Этим утром что-то произошло. Что – я еще не понимал.
6
Тем же вечером, еще не успев переодеться после выхода в город, румяная и запыхавшаяся, Елена Николаевна вошла в комнату, где я сонно листал книгу, и живо сказала:
– Они согласны! Правда, Оксана в Сочи и вернется в конце месяца. Родители поговорят с ней. Что ж, подождем, дружок!
Я осоловело вылупился на Курушину.
– А-а, эти! Что же делать целый месяц? Искать Оксане царицины черевички?
Курушина, обиженная сарказмом, пожала плечами и сухо ответила:
– Отдохни, посмотри город, – стянула газовый шарфик и направилась к себе.
Машинально зацепившись взглядом за ее фигуру, я брезгливо представил, как касаюсь губами дряблой кожи, светло-желтой подержанной плоти, обоняю кислую духоту старого тела, обнимаю, вероятно, костлявые, сухие плечи под зеленой синтетической кофточкой и льну к вялой груди…
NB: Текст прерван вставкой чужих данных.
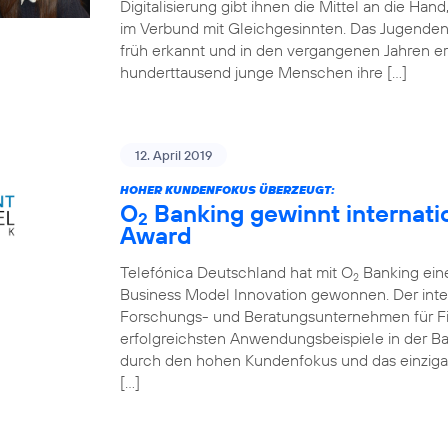
Digitalisierung gibt ihnen die Mittel an die Ha
im Verbund mit Gleichgesinnten. Das Jugende
früh erkannt und in den vergangenen Jahren er
hunderttausend junge Menschen ihre […]
12. April 2019
HOHER KUNDENFOKUS ÜBERZEUGT:
O
Banking gewinnt internati
2
Award
Telefónica Deutschland hat mit O
Banking ein
2
Business Model Innovation gewonnen. Der inte
Forschungs- und Beratungsunternehmen für Fin
erfolgreichsten Anwendungsbeispiele in der 
durch den hohen Kundenfokus und das einziga
[…]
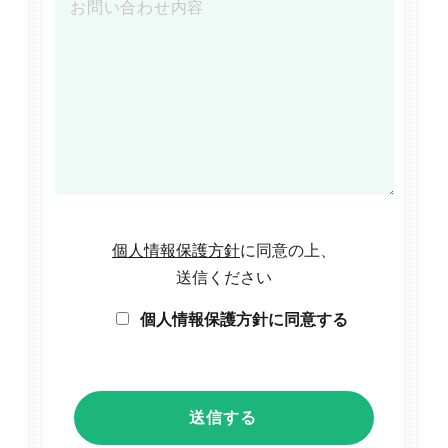
個人情報保護方針
に同意の上、
送信ください
個人情報保護方針に同意する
Тут воображение забилось птицей в силках и замерло.
Так, верно, патологоанатом в морге с рутинным неудовольствием отмывает трупный жир, по неосторожности попавший под лопнувшую резиновую перчатку.
7
С завидным терпением, проверяя свое неожиданное открытие, я прививал женщине вкус к обнаженной натуре. Спал до обеда, или около того. Для этого методично «глотал» тома в их порядковых номерах на корешках. Если Елене Николаевне случалось войти ко мне, женщина неизменно заставала идеально скомканное в ногах сонолюбивого постояльца одеяло, на полу у дивана широченную подушку на четыре мои головы и двухметрового пупсика, бесстыдно разметавшегося во сне. Долгое, ленивое пробуждение сопровождали переговоры через всю квартиру. Наконец, голод пересиливал основной инстинкт, я вскакивал и одевался напротив распахнутой двери. Хитрый стратег пастельных баталий! Беспечно болтая, я зорко следил за мутной тенью хозяйки на полу коридора из кухни. Едва тень прекращала маячить от плиты к столу и от стола к умывальнику, и стремительно густела, я нырял в плавки, и, повернувшись к двери полубоком, невинно натягивал их от колен, будто не подозревал, что женщина, потупившись, торопливо скользит в свою комнату. (Где, наверное, падала в обморок от грандиозных фокусов сорванца: злая шутка!). Юный склерозматик специально забывал в комнате на стуле полотенце, и после душа, как Аполлон Бельведерский, прикрывшись для приличия дверью, просил принести, протягивал руку и невзначай ослеплял женщину наготой. Пропагандировал бесстыдство, как мироощущение современного поколения, о котором Курушина почти ничего не знала. Старательно дразнил в ней женщину.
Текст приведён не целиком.